§ **The task**
Locate every line in the data below that contains the string "part", and copy each of those lines without changes.
══ Records for the task ══
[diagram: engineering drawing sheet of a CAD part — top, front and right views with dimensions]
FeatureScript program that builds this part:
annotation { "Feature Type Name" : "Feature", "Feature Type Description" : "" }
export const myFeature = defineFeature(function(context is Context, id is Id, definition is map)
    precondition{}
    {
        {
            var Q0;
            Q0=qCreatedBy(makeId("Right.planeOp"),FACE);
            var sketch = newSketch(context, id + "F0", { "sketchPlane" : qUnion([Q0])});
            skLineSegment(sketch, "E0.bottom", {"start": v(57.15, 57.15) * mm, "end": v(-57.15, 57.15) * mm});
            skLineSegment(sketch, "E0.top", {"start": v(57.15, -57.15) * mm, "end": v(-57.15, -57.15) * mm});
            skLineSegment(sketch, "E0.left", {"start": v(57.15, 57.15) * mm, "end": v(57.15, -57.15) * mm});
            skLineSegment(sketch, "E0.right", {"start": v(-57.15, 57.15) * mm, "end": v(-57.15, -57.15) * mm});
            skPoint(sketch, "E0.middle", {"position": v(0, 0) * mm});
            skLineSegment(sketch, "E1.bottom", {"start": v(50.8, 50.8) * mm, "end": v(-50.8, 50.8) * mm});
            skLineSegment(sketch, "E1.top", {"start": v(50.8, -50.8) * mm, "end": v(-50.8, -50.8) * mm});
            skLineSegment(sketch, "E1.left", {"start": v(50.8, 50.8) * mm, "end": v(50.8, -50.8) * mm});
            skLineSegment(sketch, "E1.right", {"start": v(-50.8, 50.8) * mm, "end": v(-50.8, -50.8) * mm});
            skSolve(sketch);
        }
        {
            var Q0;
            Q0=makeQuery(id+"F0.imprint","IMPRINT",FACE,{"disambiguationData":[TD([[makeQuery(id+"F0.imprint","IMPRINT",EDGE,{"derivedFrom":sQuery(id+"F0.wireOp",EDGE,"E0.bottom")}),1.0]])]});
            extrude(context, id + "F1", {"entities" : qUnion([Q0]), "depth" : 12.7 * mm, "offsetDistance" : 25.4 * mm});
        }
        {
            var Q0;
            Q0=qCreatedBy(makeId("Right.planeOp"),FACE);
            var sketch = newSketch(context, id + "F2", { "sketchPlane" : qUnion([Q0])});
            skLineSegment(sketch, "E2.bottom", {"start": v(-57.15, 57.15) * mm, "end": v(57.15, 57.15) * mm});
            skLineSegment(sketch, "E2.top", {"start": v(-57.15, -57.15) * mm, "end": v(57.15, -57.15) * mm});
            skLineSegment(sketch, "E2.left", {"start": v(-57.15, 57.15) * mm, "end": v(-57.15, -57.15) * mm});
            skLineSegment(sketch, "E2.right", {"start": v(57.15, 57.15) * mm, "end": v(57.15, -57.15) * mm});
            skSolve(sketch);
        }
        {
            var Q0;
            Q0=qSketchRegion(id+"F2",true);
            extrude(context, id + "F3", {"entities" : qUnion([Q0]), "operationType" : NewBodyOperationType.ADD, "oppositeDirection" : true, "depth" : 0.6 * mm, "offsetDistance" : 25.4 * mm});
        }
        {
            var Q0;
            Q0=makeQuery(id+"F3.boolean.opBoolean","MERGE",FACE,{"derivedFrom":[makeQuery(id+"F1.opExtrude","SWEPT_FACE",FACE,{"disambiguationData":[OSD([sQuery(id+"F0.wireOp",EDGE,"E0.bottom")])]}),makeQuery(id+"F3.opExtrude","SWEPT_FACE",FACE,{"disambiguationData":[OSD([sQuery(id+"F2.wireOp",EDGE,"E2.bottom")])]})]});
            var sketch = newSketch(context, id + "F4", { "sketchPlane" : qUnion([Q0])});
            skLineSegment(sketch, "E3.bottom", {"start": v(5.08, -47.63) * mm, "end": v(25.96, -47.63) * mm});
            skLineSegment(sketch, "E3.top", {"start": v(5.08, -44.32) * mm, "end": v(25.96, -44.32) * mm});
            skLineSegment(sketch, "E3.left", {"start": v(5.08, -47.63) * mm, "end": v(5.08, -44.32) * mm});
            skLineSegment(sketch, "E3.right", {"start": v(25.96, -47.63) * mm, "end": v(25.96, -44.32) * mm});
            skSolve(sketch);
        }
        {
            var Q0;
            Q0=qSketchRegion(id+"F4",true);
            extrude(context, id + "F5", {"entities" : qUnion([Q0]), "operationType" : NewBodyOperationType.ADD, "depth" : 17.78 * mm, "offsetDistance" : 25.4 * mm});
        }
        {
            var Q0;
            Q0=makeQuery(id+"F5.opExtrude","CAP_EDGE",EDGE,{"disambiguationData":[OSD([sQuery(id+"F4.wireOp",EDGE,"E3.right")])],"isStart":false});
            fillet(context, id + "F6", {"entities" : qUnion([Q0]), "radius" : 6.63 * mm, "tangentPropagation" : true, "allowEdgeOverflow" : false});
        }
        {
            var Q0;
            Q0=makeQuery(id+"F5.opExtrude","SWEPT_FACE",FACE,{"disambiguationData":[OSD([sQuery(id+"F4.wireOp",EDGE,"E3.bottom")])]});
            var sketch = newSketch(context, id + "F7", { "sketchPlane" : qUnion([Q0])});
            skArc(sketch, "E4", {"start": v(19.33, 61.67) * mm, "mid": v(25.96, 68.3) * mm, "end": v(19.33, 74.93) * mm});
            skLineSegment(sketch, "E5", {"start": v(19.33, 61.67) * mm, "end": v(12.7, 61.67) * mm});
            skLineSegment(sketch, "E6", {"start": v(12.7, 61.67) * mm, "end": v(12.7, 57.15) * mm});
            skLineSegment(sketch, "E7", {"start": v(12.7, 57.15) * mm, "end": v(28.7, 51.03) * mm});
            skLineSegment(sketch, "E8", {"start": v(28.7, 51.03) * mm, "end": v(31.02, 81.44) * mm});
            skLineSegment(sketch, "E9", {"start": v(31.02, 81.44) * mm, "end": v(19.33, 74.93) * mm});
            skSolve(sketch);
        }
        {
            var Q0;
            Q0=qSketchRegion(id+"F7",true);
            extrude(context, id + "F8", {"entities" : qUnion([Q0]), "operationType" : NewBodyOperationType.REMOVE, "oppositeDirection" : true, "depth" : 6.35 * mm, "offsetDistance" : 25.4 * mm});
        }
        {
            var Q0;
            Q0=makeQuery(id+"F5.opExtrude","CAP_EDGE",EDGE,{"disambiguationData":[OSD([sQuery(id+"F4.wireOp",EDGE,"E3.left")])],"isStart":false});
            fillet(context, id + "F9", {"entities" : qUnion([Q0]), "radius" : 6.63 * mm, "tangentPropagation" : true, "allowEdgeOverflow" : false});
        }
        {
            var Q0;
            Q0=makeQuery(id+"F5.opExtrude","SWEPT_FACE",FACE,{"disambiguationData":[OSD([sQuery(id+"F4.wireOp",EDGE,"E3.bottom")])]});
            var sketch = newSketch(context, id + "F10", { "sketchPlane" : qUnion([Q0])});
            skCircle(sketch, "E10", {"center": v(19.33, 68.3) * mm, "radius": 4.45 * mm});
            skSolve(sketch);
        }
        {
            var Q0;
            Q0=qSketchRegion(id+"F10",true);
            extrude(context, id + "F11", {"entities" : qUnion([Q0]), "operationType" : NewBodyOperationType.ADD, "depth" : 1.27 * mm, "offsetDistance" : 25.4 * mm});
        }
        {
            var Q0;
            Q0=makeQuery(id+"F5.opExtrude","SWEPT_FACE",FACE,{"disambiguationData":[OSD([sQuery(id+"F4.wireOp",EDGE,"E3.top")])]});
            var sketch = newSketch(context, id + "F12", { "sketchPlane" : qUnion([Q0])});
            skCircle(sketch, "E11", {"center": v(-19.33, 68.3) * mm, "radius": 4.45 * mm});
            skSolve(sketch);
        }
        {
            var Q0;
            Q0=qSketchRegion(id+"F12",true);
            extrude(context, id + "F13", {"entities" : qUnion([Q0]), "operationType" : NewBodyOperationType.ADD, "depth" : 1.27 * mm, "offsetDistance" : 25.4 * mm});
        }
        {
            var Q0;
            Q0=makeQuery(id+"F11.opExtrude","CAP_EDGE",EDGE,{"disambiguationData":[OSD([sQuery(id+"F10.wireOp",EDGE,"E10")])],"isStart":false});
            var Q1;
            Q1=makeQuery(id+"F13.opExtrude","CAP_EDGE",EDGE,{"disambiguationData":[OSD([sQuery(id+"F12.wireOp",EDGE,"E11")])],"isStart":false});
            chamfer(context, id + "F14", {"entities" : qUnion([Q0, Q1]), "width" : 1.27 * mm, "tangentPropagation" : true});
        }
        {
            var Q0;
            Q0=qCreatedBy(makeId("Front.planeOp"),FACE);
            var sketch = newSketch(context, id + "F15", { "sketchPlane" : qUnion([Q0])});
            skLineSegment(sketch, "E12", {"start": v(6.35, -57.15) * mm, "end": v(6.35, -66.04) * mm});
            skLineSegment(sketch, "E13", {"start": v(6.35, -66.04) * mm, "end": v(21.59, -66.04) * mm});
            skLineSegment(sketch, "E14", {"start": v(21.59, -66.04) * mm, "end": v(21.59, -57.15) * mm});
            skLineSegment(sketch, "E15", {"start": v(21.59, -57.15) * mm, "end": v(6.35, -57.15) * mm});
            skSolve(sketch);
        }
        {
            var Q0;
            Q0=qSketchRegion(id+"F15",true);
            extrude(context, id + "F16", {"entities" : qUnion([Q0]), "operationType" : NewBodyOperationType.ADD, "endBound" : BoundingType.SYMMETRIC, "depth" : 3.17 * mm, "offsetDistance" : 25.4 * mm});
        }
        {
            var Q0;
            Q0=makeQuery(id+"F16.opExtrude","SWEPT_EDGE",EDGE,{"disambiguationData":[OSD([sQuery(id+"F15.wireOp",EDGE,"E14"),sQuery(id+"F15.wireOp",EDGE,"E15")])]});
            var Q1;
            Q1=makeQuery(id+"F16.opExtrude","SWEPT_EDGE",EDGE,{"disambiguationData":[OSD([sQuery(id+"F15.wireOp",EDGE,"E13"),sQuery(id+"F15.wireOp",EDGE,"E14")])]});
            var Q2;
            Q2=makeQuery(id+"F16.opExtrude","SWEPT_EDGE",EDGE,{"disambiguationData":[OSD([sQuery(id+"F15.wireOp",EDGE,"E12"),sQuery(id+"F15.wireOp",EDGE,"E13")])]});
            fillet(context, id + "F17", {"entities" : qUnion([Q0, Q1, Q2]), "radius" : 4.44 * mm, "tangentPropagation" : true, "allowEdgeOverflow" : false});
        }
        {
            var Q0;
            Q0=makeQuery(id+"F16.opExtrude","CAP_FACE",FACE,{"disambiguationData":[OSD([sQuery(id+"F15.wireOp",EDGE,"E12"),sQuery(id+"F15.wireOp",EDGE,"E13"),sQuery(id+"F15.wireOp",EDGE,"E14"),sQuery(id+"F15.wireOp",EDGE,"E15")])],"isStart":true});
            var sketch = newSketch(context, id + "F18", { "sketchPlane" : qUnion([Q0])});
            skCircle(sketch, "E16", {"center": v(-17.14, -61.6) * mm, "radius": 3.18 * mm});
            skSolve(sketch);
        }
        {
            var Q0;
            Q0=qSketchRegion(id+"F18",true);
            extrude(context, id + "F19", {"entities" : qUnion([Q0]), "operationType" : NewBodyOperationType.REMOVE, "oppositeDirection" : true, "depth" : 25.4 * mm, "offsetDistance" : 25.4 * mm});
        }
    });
═══
§ **Task solution**
[diagram: engineering drawing sheet of a CAD part — top, front and right views with dimensions]
FeatureScript program that builds this part:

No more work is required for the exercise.